Amends the William Wilberforce Trafficking Victims Protection Reauthorization Act of 2008 to declare that any unaccompanied alien child (UAC) who has not been a victim of a severe form of trafficking in persons or does not have a credible fear of persecution on returning to his or her country of nationality or of last habitual residence shall be: (1) placed in removal proceedings, (2) eligible for voluntary departure at no cost to the child, and (3) provided with access to counsel. (Currently such expedited removal requirements apply only to unaccompanied children from countries that are contiguous to the United States.)
Directs the Secretary of State to negotiate agreements regarding the repatriation of children with Canada, El Salvador, Guatemala, Honduras, Mexico, and any other appropriate foreign country. (Currently such agreements are to be negotiated between the United States and countries contiguous to the United States.)
Requires a UAC to be placed within seven days of initial screening in a proceeding to expedite due process and screening.
Prohibits removal of a UAC from U.S. custody during preliminary proceedings until repatriation or unless placed in removal proceedings.

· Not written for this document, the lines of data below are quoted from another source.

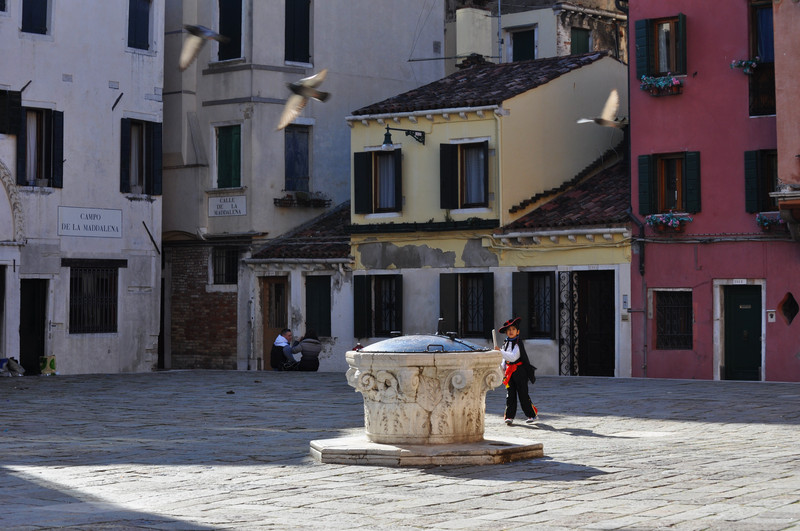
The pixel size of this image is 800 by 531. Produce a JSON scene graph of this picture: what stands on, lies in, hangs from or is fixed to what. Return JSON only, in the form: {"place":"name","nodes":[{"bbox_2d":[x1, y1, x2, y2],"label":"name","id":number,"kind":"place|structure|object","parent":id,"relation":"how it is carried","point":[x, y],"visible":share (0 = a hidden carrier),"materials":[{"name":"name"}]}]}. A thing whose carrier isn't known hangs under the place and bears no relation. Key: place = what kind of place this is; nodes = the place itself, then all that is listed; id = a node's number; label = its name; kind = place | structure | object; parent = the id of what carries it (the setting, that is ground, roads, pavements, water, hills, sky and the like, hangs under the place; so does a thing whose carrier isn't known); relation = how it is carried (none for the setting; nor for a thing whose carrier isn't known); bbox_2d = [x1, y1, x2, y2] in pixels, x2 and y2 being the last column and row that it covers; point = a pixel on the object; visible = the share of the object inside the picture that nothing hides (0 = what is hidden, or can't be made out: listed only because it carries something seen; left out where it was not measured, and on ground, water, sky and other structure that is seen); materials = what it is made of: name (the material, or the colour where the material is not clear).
{"place":"outdoors","nodes":[
{"label":"outdoors","id":0,"kind":"place"},
{"bbox_2d":[0,0,164,375],"label":"white building","id":1,"kind":"structure","parent":0,"point":[105,85],"materials":[{"name":"white paint"}]},
{"bbox_2d":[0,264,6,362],"label":"doorway","id":2,"kind":"structure","parent":1,"relation":"in","point":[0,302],"materials":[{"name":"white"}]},
{"bbox_2d":[0,89,22,134],"label":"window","id":3,"kind":"structure","parent":1,"relation":"in","point":[16,96],"materials":[{"name":"black wood"}]},
{"bbox_2d":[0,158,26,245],"label":"stone arch","id":4,"kind":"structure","parent":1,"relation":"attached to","point":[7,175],"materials":[{"name":"grey stone"}]},
{"bbox_2d":[19,278,47,372],"label":"doorway","id":5,"kind":"structure","parent":1,"relation":"in","point":[21,347],"materials":[{"name":"wood"}]},
{"bbox_2d":[21,0,48,34],"label":"window","id":6,"kind":"structure","parent":1,"relation":"in","point":[41,8],"materials":[{"name":"black wood"}]},
{"bbox_2d":[16,106,63,187],"label":"window","id":7,"kind":"structure","parent":1,"relation":"in","point":[47,135],"materials":[{"name":"black wood"}]},
{"bbox_2d":[58,206,121,237],"label":"sign","id":8,"kind":"object","parent":1,"relation":"attached to","point":[108,226],"visible":0.98,"materials":[{"name":"white"}]},
{"bbox_2d":[68,265,118,333],"label":"barred window","id":9,"kind":"structure","parent":1,"relation":"in","point":[110,316],"materials":[{"name":"black metal"}]},
{"bbox_2d":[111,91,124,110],"label":"metal tie rod","id":10,"kind":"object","parent":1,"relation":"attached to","point":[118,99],"visible":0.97,"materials":[{"name":"black metal"}]},
{"bbox_2d":[127,0,150,49],"label":"window","id":11,"kind":"structure","parent":1,"relation":"in","point":[144,23],"materials":[{"name":"black wood"}]},
{"bbox_2d":[119,117,161,195],"label":"window","id":12,"kind":"structure","parent":1,"relation":"in","point":[121,180],"materials":[{"name":"black wood"}]},
{"bbox_2d":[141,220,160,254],"label":"metal tie rod","id":13,"kind":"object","parent":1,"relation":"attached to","point":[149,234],"visible":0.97,"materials":[{"name":"black metal"}]},
{"bbox_2d":[177,23,227,68],"label":"pigeon","id":14,"kind":"object","parent":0,"point":[196,28],"visible":0.97,"materials":[{"name":"grey"}]},
{"bbox_2d":[247,199,352,370],"label":"small house","id":15,"kind":"structure","parent":0,"point":[337,259],"materials":[{"name":"white paint"}]},
{"bbox_2d":[260,276,288,367],"label":"wooden door","id":16,"kind":"structure","parent":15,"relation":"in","point":[281,284],"materials":[{"name":"brown wood"}]},
{"bbox_2d":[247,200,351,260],"label":"tiled roof","id":17,"kind":"structure","parent":15,"relation":"on","point":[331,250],"materials":[{"name":"tile"}]},
{"bbox_2d":[304,275,331,337],"label":"window","id":18,"kind":"structure","parent":15,"relation":"in","point":[320,296],"materials":[{"name":"black wood"}]},
{"bbox_2d":[159,0,442,370],"label":"beige building","id":19,"kind":"structure","parent":0,"point":[396,45],"materials":[{"name":"grey paint"}]},
{"bbox_2d":[211,247,238,285],"label":"window","id":20,"kind":"structure","parent":19,"relation":"in","point":[218,265],"materials":[{"name":"black metal"}]},
{"bbox_2d":[207,194,246,216],"label":"sign","id":21,"kind":"object","parent":19,"relation":"attached to","point":[226,205],"visible":0.97,"materials":[{"name":"white"}]},
{"bbox_2d":[214,123,242,188],"label":"window","id":22,"kind":"structure","parent":19,"relation":"in","point":[226,143],"materials":[{"name":"green wood"}]},
{"bbox_2d":[216,0,243,61],"label":"window","id":23,"kind":"structure","parent":19,"relation":"in","point":[227,19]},
{"bbox_2d":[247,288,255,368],"label":"drainpipe","id":24,"kind":"object","parent":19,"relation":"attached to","point":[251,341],"visible":0.98,"materials":[{"name":"metal"}]},
{"bbox_2d":[284,0,310,64],"label":"window","id":25,"kind":"structure","parent":19,"relation":"in","point":[304,13],"materials":[{"name":"black wood"}]},
{"bbox_2d":[284,123,311,191],"label":"window","id":26,"kind":"structure","parent":19,"relation":"in","point":[307,171],"materials":[{"name":"blue wood"}]},
{"bbox_2d":[273,191,330,207],"label":"flower box","id":27,"kind":"object","parent":19,"relation":"attached to","point":[285,203],"visible":0.77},
{"bbox_2d":[278,68,329,130],"label":"pigeon","id":28,"kind":"object","parent":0,"point":[309,90],"visible":0.96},
{"bbox_2d":[0,370,799,528],"label":"stone pavement","id":29,"kind":"structure","parent":0,"point":[769,424],"materials":[{"name":"grey stone"}]},
{"bbox_2d":[0,357,25,375],"label":"bag","id":30,"kind":"object","parent":29,"relation":"on","point":[14,366],"visible":0.98,"materials":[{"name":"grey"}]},
{"bbox_2d":[39,355,56,374],"label":"bag","id":31,"kind":"object","parent":29,"relation":"on","point":[52,366],"visible":0.93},
{"bbox_2d":[270,328,292,370],"label":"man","id":32,"kind":"object","parent":29,"relation":"on","point":[279,341],"visible":0.89},
{"bbox_2d":[288,328,322,371],"label":"person","id":33,"kind":"object","parent":29,"relation":"on","point":[306,341],"visible":0.98},
{"bbox_2d":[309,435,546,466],"label":"stone plinth","id":34,"kind":"structure","parent":29,"relation":"on","point":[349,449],"materials":[{"name":"grey stone"}]},
{"bbox_2d":[310,320,547,465],"label":"well","id":35,"kind":"object","parent":29,"relation":"on","point":[392,403],"visible":0.97,"materials":[{"name":"stone"}]},
{"bbox_2d":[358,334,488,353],"label":"well cover","id":36,"kind":"object","parent":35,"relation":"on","point":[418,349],"visible":0.56,"materials":[{"name":"grey metal"}]},
{"bbox_2d":[496,315,539,424],"label":"child","id":37,"kind":"object","parent":29,"relation":"on","point":[517,355],"visible":0.98},
{"bbox_2d":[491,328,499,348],"label":"paper","id":38,"kind":"object","parent":37,"relation":"in","point":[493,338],"visible":0.8,"materials":[{"name":"white paper"}]},
{"bbox_2d":[347,50,631,379],"label":"yellow building","id":39,"kind":"structure","parent":0,"point":[545,90],"materials":[{"name":"paint"}]},
{"bbox_2d":[353,273,402,337],"label":"window","id":40,"kind":"structure","parent":39,"relation":"in","point":[370,285],"materials":[{"name":"black wood"}]},
{"bbox_2d":[353,148,402,215],"label":"window","id":41,"kind":"structure","parent":39,"relation":"in","point":[370,161],"materials":[{"name":"black wood"}]},
{"bbox_2d":[381,126,425,149],"label":"wall lamp","id":42,"kind":"object","parent":39,"relation":"attached to","point":[387,144],"visible":0.96,"materials":[{"name":"black metal"}]},
{"bbox_2d":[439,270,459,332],"label":"shutter","id":43,"kind":"object","parent":39,"relation":"attached to","point":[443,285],"visible":0.67,"materials":[{"name":"wood"}]},
{"bbox_2d":[439,139,490,210],"label":"window","id":44,"kind":"structure","parent":39,"relation":"in","point":[486,150],"materials":[{"name":"black wood"}]},
{"bbox_2d":[438,271,494,337],"label":"window","id":45,"kind":"structure","parent":39,"relation":"in","point":[443,285],"materials":[{"name":"black wood"}]},
{"bbox_2d":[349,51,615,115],"label":"tiled roof","id":46,"kind":"structure","parent":39,"relation":"on","point":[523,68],"materials":[{"name":"tile"}]},
{"bbox_2d":[511,270,554,338],"label":"window","id":47,"kind":"structure","parent":39,"relation":"in","point":[550,290],"materials":[{"name":"black wood"}]},
{"bbox_2d":[557,271,575,373],"label":"iron gate","id":48,"kind":"structure","parent":39,"relation":"attached to","point":[562,339],"materials":[{"name":"black metal"}]},
{"bbox_2d":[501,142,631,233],"label":"tiled roof","id":49,"kind":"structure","parent":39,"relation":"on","point":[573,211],"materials":[{"name":"brown tile"}]},
{"bbox_2d":[572,270,615,376],"label":"door","id":50,"kind":"structure","parent":39,"relation":"in","point":[611,307],"materials":[{"name":"wood"}]},
{"bbox_2d":[622,294,628,308],"label":"intercom","id":51,"kind":"object","parent":39,"relation":"attached to","point":[623,301],"visible":0.96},
{"bbox_2d":[443,0,629,68],"label":"building","id":52,"kind":"structure","parent":0,"point":[539,56],"materials":[{"name":"beige paint"}]},
{"bbox_2d":[457,5,494,63],"label":"chimney","id":53,"kind":"object","parent":52,"relation":"on","point":[467,10],"visible":0.85,"materials":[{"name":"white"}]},
{"bbox_2d":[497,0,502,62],"label":"drainpipe","id":54,"kind":"object","parent":52,"relation":"attached to","point":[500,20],"visible":0.81,"materials":[{"name":"metal"}]},
{"bbox_2d":[510,26,536,62],"label":"window","id":55,"kind":"structure","parent":52,"relation":"in","point":[529,44],"materials":[{"name":"green wood"}]},
{"bbox_2d":[570,27,590,54],"label":"window","id":56,"kind":"structure","parent":52,"relation":"in","point":[578,39],"materials":[{"name":"green wood"}]},
{"bbox_2d":[576,89,625,127],"label":"bird","id":57,"kind":"object","parent":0,"point":[597,119],"visible":0.97},
{"bbox_2d":[627,0,799,381],"label":"pink building","id":58,"kind":"structure","parent":0,"point":[648,273],"materials":[{"name":"pink paint"}]},
{"bbox_2d":[626,207,647,377],"label":"drainpipe","id":59,"kind":"object","parent":58,"relation":"attached to","point":[642,273],"visible":0.83,"materials":[{"name":"metal"}]},
{"bbox_2d":[634,13,687,78],"label":"window","id":60,"kind":"structure","parent":58,"relation":"in","point":[678,70],"materials":[{"name":"green wood"}]},
{"bbox_2d":[638,73,682,95],"label":"flower box","id":61,"kind":"object","parent":60,"relation":"attached to","point":[645,84],"visible":0.78,"materials":[{"name":"green plant"}]},
{"bbox_2d":[636,151,700,216],"label":"window","id":62,"kind":"structure","parent":58,"relation":"in","point":[680,192],"materials":[{"name":"green wood"}]},
{"bbox_2d":[645,211,692,231],"label":"flower box","id":63,"kind":"object","parent":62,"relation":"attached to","point":[655,215],"visible":0.89,"materials":[{"name":"plant"}]},
{"bbox_2d":[654,288,693,348],"label":"barred window","id":64,"kind":"structure","parent":58,"relation":"in","point":[675,307],"materials":[{"name":"black metal"}]},
{"bbox_2d":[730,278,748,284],"label":"sign","id":65,"kind":"object","parent":58,"relation":"attached to","point":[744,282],"visible":0.94,"materials":[{"name":"white"}]},
{"bbox_2d":[723,283,762,380],"label":"green door","id":66,"kind":"structure","parent":58,"relation":"in","point":[742,301],"materials":[{"name":"green wood"}]},
{"bbox_2d":[747,0,775,115],"label":"window","id":67,"kind":"structure","parent":58,"relation":"in","point":[764,56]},
{"bbox_2d":[730,57,759,73],"label":"flower box","id":68,"kind":"object","parent":67,"relation":"attached to","point":[747,70],"visible":0.62,"materials":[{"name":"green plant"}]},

Amends the Immigration and Nationality Act to establish a proceeding to expedite due process and screening for UACs. Requires an immigration judge to:
- conduct a proceeding to inspect and determine the status of a UAC who applies for U.S. admission not later than 7 days after initial screening,
- determine within 72 hours of the proceeding's conclusion whether a UAC is likely to be admissible (or eligible for relief from removal) or is lawfully present in the United States, and
- place a UAC in further proceedings if such conditions have been met or order a UAC removed from the United States without further hearing or review unless there is a claim of asylum or a fear of persecution.
- if a UAC intends to make a claim of asylum or fear of persecution he or she shall be referred to an asylum officer who shall determine in an interview whether there is a credible fear of persecution;
- if there is no credible fear of persecution a UAC shall be ordered removed without further hearing or review; and
- a UAC shall be held in protective Department of Health and Human Services (HHS) custody pending a final determination of credible fear of persecution, or removal.
Sets forth due process protections for UACs, including protective HHS custody.
Directs the Attorney General (DOJ) to hire or reassign up to 40 immigration judges to conduct expedited inspection and screening of UACs.
Prohibits the Secretary of HHS from placing a UAC in the custody of an individual who has been convicted of a sex offense or a crime involving a severe form of trafficking in persons. Requires related biometric criminal background checks.
Declares that, if the governor of a state deploys National Guard personnel in response to the apprehension of 6,000 or more UACs who are nationals of countries other than Canada or Mexico, the Secretary of Defense (DOD) shall reimburse the state for any expenses incurred as a result of such deployment.
Directs the Federal Emergency Management Agency (FEMA) to enhance law enforcement preparedness, humanitarian responses, and operational readiness along the southern border through Operation Stonegarden.
Authorizes National Guard personnel who are deployed to conduct homeland defense activities near an international border to detain any person, and transfer such person to the custody of U.S. Border Patrol or another federal law enforcement agency, if there is probable cause that such person has violated federal law regarding immigration, drug trafficking, human trafficking, or terrorism.